This repo uses the ricu
R package to derive patient cohorts for prediction tasks from the following intensive care databases:
Dataset | MIMIC-III / IV | eICU-CRD | HiRID | AUMCdb |
---|---|---|---|---|
Admissions | 40k / 73k | 200k | 33k | 23k |
Version | v1.4 / v2.2 | v2.0 | v1.1.1 | v1.0.2 |
Frequency (time-series) | 1 hour | 5 minutes | 2 / 5 minutes | up to 1 minute |
Originally published | 2015 / 2020 | 2017 | 2020 | 2019 |
Origin | USA | USA | Switzerland | Netherlands |
New datasets can also be added. We are currently working on a package to make this process as smooth as possible.
We provide five common tasks for clinical prediction by default:
No | Task | Frequency | Type |
---|---|---|---|
1 | ICU Mortality | Once per Stay (after 24H) | Binary Classification |
2 | Acute Kidney Injury (AKI) | Hourly (within 6H) | Binary Classification |
3 | Sepsis | Hourly (within 6H) | Binary Classification |
4 | Kidney Function(KF) | Once per stay | Regression |
5 | Length of Stay (LoS) | Hourly (within 7D) | Regression |
New tasks can be easily added. The following repositories may be relevant as well:
- YAIB: Main repository for YAIB.
- YAIB-models: Pretrained models for YAIB.

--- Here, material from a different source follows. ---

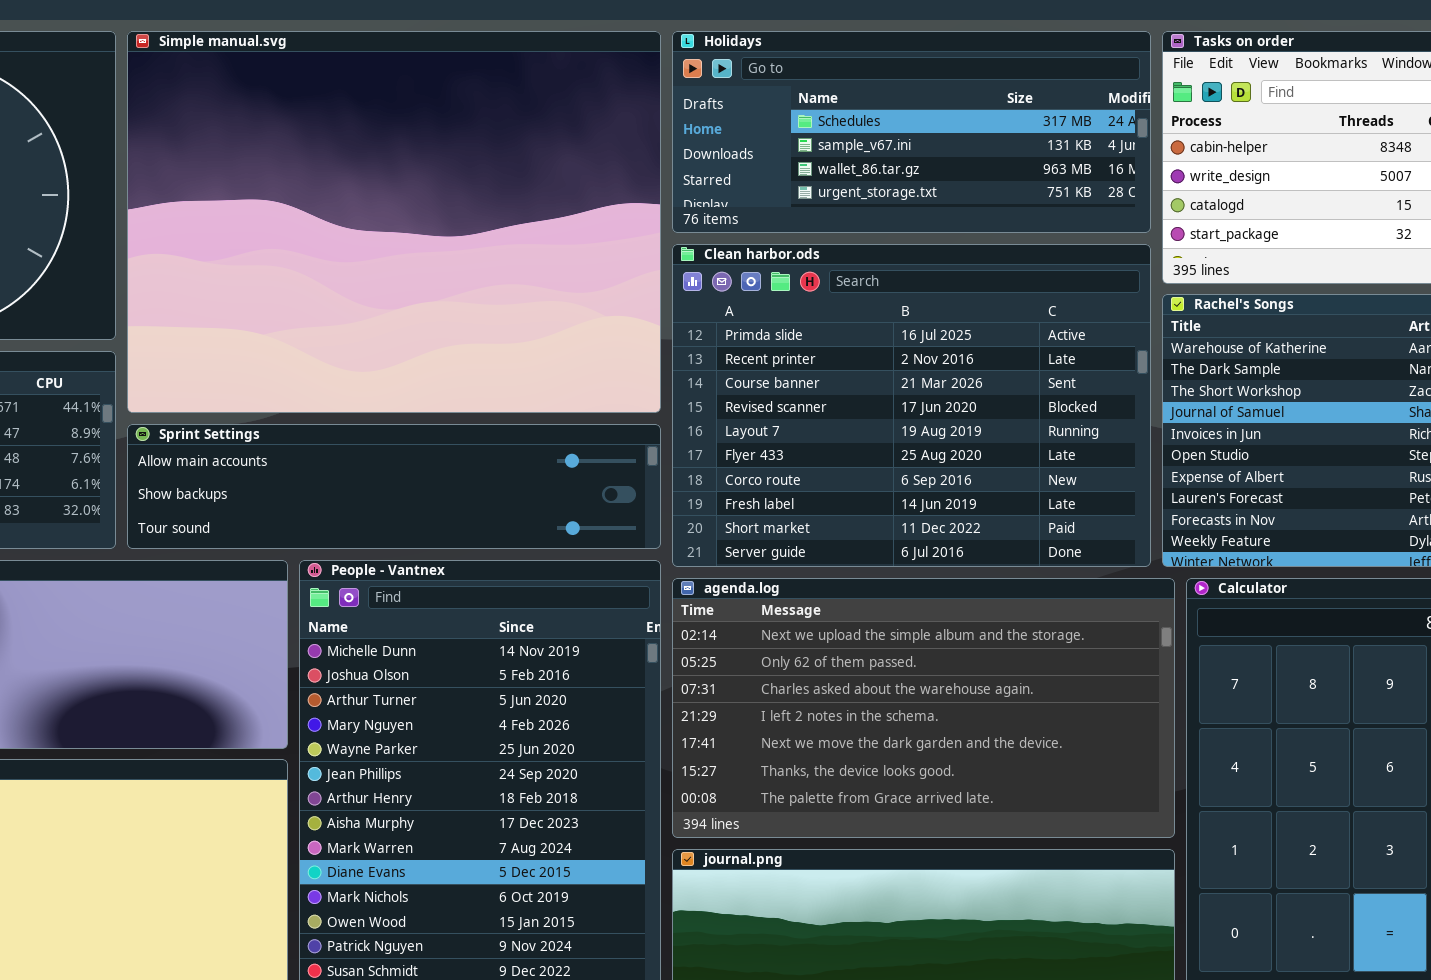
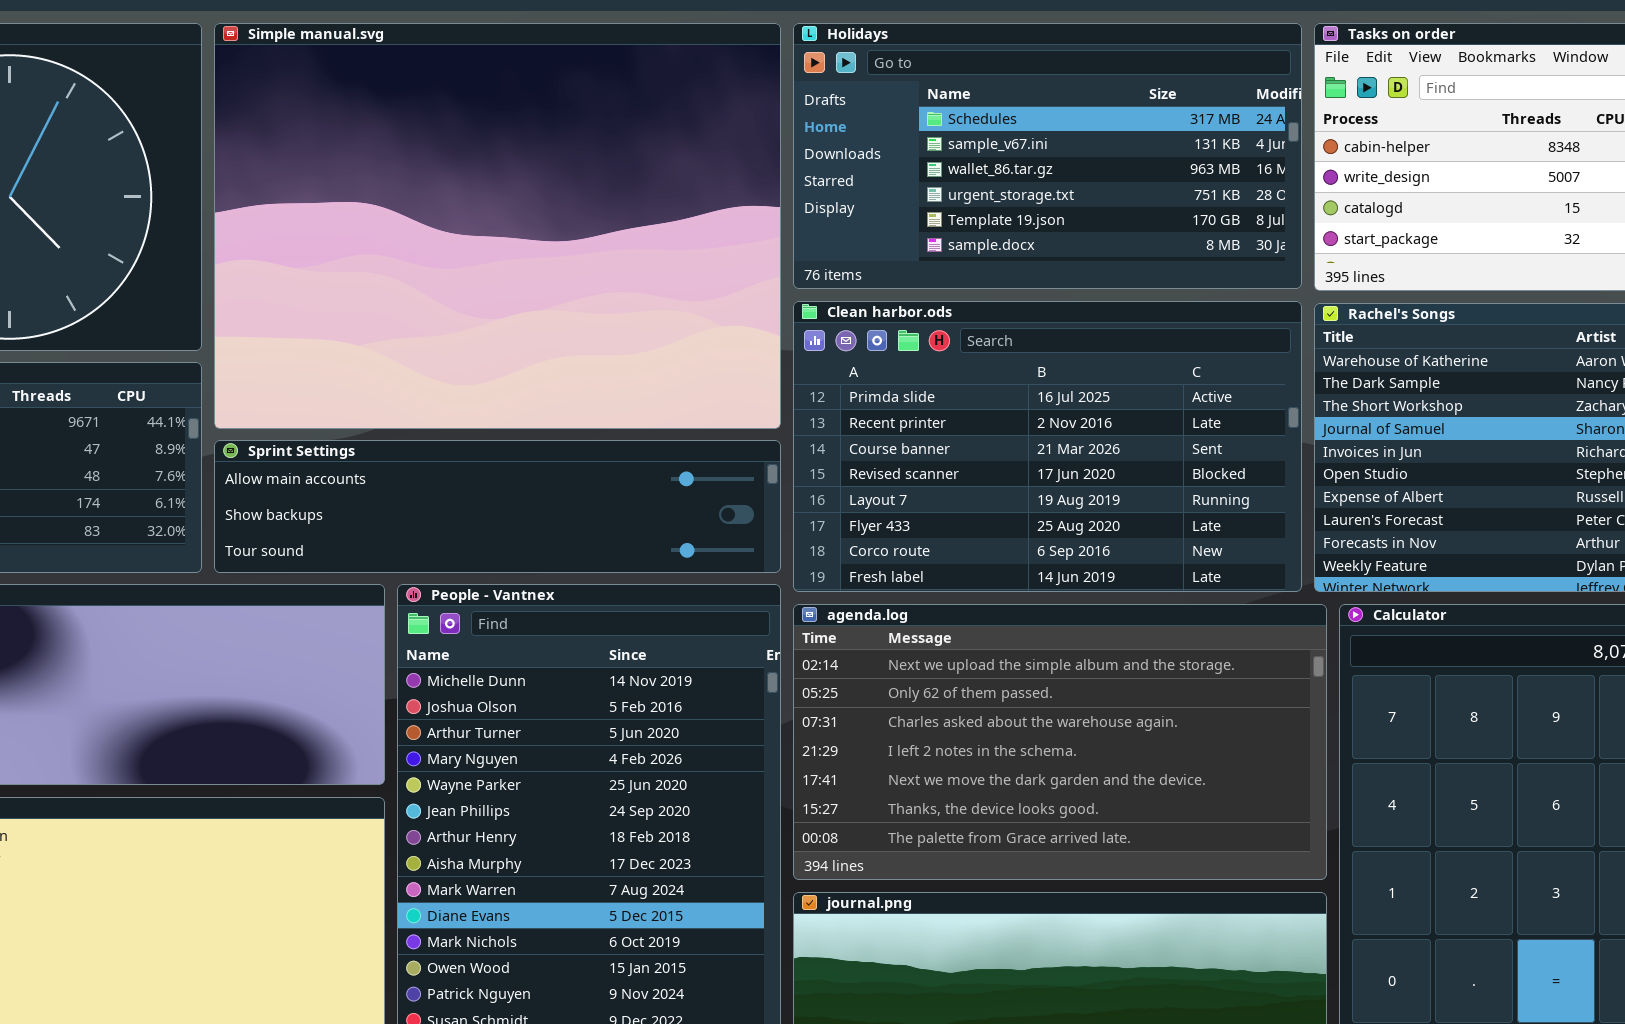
Holidays: [672,31,1151,233] -> [793,23,1302,289], resized
Clean harbor.ods: [672,244,1151,567] -> [793,301,1302,592], resized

- ReciPys: Preprocessing package for YAIB pipelines.
If you use this code in your research, please cite the following publication:
@article{vandewaterYetAnotherICUBenchmark2023,
title = {Yet Another ICU Benchmark: A Flexible Multi-Center Framework for Clinical ML},
shorttitle = {Yet Another ICU Benchmark},
url = {http://arxiv.org/abs/2306.05109},
language = {en},
urldate = {2023-06-09},
publisher = {arXiv},
author = {van de Water, Robin and Schmidt, Hendrik and Elbers, Paul and Thoral, Patrick and Arnrich, Bert and Rockenschaub, Patrick},
month = jun,
year = {2023},
note = {arXiv:2306.05109 [cs]},
keywords = {Computer Science - Machine Learning},
}
This paper can also be found on arxiv: https://arxiv.org/pdf/2306.05109.pdf
Run the following commands to clone this repo:
git clone https://github.com/rvandewater/YAIB-cohorts.git
cd YAIB-cohorts
Once you have cloned the repo, all cohorts can be created directly from within R or via an interface from python. Instructions for each can be found at:
Note: due to some recent bug fixes in ricu, the extracted cohorts might differ marginally to those published in the benchmarking paper.
To output the cohorts in the Clairvoyance (https://github.com/vanderschaarlab/clairvoyance) format, you can use the following utils.py function
output_clairvoyance(data_dir, save_dir, task_type="static")
You can specify the size and the type of task ("static": i.e., one outcome label per stay_id (mortality, KF) or "dynamic": (Sepsis, AKI, LOS), i.e., one outcome label per time step) and the train/test split in the make_train_test
function.
The code in this repository heavily utilises the ricu
R package, without which deriving these cohorts would have been much more difficult. If you use the code in this repo, please go give their repo a star :)
This repo is based on earlier work by Rockenschaub et al. (2023), which can be found at https://github.com/prockenschaub/icuDG-preprocessing
This source code is released under the MIT license, included here.